This month we talked with Seain Liu, a Hong Kong illustrator who designed a series of Staying in at The Nate illustrations for us.
1. Seain (@seainart), tell us about yourself, how did you become an artist?
I’d say there is no exact moment that I became an artist. I’ve always loved art in all kinds of forms since I was a kid; I love singing, dancing and of course drawing. I’m originally from Chongqing and I moved to Hong Kong when I was a teenager. Living here for the last 11 years has opened my eyes to the wider world. I studied at Baptist University’s Academy of Visual Arts and since graduating I’ve taken part in a number of group exhibitions in Europe. Being surrounded by other artists of different nationalities was stimulating and a lot of fun, I learned a lot of things that they don’t teach you at art school! But now I’m focussing on developing my own career in Hong Kong and I’m learning a lot about myself through my own work.
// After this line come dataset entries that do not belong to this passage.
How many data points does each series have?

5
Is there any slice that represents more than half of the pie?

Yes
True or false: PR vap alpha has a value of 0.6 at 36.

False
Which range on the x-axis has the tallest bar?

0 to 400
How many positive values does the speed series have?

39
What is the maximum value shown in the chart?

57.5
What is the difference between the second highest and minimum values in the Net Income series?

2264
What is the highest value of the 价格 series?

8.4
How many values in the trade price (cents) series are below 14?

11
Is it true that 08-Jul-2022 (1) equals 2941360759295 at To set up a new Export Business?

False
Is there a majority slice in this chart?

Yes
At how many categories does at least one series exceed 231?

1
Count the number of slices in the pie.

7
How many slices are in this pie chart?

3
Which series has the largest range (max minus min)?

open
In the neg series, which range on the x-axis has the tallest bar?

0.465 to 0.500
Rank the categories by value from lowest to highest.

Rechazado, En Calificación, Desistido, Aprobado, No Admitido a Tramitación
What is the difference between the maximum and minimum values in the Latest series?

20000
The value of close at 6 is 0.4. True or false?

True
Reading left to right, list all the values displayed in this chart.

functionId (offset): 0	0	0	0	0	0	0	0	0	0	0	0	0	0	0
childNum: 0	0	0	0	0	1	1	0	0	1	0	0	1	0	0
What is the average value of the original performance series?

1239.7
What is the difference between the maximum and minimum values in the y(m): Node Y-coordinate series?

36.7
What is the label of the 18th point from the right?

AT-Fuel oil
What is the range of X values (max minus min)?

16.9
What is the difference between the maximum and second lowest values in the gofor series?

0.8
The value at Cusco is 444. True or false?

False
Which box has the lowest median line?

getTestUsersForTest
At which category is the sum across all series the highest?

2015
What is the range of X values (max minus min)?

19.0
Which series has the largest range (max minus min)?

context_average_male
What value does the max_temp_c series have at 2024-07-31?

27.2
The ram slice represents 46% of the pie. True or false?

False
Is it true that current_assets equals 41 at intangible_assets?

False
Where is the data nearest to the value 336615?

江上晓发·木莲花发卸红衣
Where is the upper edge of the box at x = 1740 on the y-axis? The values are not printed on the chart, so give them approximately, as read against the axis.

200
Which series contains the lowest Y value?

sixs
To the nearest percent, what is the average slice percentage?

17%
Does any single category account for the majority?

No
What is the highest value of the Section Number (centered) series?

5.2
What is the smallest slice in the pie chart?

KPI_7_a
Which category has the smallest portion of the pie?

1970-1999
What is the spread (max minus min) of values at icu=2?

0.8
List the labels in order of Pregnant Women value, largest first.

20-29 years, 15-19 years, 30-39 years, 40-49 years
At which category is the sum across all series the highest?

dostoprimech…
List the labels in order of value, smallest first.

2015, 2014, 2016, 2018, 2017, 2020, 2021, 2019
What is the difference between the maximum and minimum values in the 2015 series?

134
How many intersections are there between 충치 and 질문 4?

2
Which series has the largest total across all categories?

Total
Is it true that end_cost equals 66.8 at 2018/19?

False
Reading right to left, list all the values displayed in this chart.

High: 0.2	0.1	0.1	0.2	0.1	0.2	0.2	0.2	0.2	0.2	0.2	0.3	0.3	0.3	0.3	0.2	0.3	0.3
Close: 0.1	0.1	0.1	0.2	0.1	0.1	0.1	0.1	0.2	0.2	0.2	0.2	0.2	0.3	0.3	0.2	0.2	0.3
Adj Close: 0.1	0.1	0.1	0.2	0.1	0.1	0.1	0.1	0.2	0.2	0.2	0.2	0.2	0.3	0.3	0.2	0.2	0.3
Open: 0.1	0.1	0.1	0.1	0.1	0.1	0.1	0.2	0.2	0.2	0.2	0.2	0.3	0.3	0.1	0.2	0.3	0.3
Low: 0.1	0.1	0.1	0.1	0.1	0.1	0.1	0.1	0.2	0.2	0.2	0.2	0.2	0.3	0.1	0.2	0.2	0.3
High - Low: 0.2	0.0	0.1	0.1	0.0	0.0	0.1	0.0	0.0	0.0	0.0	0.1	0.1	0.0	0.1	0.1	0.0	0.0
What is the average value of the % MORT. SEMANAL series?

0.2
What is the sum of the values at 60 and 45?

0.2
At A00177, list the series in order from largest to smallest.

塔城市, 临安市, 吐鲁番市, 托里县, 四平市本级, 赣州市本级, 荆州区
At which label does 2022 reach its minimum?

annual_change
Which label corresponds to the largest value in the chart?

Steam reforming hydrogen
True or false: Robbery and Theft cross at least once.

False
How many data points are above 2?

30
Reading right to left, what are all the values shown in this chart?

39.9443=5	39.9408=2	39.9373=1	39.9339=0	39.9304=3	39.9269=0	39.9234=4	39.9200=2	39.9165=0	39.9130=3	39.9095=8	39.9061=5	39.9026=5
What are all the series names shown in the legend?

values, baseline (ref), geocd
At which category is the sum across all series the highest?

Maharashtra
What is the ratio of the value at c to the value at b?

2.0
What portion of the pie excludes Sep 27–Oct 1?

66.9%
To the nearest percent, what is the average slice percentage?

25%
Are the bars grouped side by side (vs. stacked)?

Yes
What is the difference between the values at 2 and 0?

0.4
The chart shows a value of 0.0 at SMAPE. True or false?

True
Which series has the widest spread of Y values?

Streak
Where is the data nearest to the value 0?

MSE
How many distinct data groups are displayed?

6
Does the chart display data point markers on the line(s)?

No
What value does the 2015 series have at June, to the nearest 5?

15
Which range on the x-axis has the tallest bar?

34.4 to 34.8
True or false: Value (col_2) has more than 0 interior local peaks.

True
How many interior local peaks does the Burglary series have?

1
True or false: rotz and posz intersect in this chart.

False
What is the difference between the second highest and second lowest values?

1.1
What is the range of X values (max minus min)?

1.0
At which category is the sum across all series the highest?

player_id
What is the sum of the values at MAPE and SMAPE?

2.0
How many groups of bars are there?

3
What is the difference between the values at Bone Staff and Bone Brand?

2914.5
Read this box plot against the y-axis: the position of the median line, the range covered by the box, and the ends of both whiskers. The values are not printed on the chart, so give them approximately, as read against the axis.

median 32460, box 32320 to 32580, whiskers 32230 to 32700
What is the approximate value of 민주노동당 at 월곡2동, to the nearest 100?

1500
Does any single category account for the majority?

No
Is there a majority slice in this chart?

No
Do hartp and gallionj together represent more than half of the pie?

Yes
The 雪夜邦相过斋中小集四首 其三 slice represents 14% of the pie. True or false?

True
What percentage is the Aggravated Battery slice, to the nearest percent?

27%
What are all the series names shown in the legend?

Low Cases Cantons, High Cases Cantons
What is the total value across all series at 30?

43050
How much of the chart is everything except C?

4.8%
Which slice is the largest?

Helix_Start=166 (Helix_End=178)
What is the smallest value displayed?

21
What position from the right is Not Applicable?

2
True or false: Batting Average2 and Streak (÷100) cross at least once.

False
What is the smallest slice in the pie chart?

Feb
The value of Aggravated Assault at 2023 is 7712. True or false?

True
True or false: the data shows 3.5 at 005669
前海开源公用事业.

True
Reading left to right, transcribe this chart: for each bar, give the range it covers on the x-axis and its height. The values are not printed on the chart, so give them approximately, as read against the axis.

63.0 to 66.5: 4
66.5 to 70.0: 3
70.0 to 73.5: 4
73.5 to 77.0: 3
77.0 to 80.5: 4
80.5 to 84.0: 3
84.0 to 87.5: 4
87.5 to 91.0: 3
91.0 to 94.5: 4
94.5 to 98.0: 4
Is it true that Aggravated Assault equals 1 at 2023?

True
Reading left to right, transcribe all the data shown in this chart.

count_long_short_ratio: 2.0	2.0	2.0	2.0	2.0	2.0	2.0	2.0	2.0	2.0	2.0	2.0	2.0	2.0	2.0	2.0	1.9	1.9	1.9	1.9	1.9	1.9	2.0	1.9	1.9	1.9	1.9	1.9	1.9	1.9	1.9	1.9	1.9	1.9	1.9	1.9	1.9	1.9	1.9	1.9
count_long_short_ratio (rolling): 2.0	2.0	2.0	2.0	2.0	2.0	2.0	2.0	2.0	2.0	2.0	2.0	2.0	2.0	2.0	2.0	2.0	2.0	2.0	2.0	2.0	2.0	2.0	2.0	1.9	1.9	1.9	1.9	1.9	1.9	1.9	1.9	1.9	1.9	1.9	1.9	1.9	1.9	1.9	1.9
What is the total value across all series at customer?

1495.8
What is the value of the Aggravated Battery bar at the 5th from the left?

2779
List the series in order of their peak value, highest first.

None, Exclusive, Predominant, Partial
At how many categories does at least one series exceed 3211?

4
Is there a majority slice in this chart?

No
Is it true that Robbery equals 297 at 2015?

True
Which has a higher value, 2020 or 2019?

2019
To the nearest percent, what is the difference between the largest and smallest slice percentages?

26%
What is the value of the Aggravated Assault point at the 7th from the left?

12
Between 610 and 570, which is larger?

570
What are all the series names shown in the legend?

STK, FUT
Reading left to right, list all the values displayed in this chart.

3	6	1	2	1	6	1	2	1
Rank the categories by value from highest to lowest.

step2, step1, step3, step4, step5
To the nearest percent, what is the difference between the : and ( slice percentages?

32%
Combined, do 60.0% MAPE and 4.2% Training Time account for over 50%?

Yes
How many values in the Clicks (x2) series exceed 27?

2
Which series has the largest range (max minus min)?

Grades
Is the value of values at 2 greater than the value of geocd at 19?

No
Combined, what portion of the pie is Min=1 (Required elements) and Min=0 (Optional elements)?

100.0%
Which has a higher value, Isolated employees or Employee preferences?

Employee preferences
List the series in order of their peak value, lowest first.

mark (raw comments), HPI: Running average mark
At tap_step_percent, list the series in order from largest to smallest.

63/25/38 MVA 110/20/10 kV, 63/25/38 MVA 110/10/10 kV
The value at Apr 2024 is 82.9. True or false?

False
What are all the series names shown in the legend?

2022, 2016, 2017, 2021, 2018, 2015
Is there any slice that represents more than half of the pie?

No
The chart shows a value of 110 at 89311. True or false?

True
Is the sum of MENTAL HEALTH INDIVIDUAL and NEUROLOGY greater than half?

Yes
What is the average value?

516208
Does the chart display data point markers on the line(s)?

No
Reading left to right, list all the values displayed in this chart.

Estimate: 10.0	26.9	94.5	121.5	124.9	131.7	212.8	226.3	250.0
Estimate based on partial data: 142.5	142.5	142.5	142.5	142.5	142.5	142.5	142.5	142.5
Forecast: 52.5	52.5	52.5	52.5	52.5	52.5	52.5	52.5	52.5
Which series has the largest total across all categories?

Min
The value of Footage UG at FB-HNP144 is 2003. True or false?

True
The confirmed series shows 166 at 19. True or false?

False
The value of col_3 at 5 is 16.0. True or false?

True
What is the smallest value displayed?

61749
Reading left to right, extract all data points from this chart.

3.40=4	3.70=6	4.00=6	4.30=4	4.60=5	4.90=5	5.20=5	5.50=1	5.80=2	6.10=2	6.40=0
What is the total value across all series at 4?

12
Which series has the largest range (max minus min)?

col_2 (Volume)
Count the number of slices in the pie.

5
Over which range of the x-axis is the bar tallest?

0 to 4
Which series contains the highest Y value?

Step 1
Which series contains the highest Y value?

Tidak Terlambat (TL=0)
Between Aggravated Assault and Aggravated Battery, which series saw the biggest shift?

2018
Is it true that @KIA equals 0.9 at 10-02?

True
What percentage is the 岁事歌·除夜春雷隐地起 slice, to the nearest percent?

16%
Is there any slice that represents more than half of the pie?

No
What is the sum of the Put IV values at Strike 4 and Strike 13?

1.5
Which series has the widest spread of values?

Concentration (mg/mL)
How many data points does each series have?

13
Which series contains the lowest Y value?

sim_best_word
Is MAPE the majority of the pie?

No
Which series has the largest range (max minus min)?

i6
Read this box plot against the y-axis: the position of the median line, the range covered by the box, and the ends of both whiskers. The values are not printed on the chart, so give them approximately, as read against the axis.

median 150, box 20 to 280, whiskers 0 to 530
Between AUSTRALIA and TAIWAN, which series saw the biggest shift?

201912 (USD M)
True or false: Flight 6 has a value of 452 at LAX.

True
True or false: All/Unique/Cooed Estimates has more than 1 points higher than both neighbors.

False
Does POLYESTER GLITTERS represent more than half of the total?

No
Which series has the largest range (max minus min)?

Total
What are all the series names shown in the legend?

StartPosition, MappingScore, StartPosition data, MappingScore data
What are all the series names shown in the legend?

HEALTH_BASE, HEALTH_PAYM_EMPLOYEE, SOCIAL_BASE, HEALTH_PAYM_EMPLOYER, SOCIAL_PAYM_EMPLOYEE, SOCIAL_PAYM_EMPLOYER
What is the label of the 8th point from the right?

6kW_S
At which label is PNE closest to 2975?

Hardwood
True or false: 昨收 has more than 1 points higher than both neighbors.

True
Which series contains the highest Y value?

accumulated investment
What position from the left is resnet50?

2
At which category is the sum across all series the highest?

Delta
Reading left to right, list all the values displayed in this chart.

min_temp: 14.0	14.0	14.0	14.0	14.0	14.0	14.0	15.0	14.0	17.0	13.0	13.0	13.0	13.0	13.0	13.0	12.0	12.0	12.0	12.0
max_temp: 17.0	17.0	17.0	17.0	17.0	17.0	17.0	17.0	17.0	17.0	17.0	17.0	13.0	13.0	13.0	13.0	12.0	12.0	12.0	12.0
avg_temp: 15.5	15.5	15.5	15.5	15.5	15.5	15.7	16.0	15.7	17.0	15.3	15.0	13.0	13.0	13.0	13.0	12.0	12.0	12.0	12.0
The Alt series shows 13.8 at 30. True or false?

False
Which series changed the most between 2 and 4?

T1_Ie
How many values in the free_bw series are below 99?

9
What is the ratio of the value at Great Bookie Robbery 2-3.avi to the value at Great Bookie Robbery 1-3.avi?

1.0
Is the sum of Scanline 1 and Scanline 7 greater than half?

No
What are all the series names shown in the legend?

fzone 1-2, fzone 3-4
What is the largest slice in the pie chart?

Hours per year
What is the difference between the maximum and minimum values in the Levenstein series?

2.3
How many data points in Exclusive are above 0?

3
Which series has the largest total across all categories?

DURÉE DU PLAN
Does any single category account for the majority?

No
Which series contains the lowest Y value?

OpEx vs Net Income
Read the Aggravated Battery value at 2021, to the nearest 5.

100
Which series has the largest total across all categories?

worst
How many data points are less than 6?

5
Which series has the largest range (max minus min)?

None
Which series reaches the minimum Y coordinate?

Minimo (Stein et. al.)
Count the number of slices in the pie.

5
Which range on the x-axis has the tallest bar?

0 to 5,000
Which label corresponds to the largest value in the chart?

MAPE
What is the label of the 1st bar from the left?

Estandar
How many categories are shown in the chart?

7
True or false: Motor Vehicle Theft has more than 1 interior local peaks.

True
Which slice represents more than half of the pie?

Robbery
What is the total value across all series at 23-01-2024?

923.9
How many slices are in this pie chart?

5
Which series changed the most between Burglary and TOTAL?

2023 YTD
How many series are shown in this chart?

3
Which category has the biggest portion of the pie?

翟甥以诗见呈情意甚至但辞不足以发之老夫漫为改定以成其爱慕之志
2. Is having to stay at home these days helped with giving you more time to focus on your artwork? Or does staying in the same place often hamper your creativity?
It’s definitely helped me to focus and I treasure this time a lot. I feel like there’s no excuse not to work when I’m safely sitting at home and others are out there going through a tough time. Hong Kong could use a hug right now and I am exploring ways of using my work to cheer people up. I like using vivid colours and that can help brighten up the day when stuck indoors. My mind and my creativity can easily wander and escape my apartment. There have been times when the ideas and energy have been flowing so much that I just have to create something. But, of course, there have also been plenty of other moments (or even days) when I couldn’t work. When my brain is out of the zone it helps to read or do other things that I enjoy.
3. What are the biggest challenges for being an illustrator in Hong Kong?
Everything seems harder in the beginning. I don’t know where I am exactly and I can’t tell how hard or bumpy it’s going to be to build networks and find people who value and appreciate my work as much as I do. Creatively speaking the challenge as illustrators is to be happy and content with the way we create and not to go in search of a style or try to imitate an established name. People sometimes like to tell me that my work resembles another artist. I try to take it as a compliment and just keep doing what feels right to me. There are thousands of other people doing a similar thing to me, but I believe that the subtle choices we all make, from using a certain shade to adding an extra line, do make everyone’s work unique.
4. What do you think about The Nate?
I love the concept of connecting with the arts and bringing nature indoors. There’s a creativity and calmness to it despite the busyness of Nathan Road. The building also tells a story. Keeping old parts of the structure shows respect and appreciation for the history of Hong Kong.
5. If you were staying at The Nate, which studio would you like to stay?
Can I be a little greedy? Given the chance (and the time) I would stay in all of them – starting with the bunk bed studio. It brings back good memories of backpacking in Europe. I met some amazing people by staying in shared hostel rooms and I’m still good friends with a few of them. Doing a similar thing in my own city would be a super interesting chance to get to know someone else’s story. After that I’ll move to a bigger private room with plenty of greenery to have my own space and give my mind a rest. You’d probably find me sitting out on the balcony with a cup of coffee and my sketchbook, taking my time to absorb the city view before putting pencil to paper.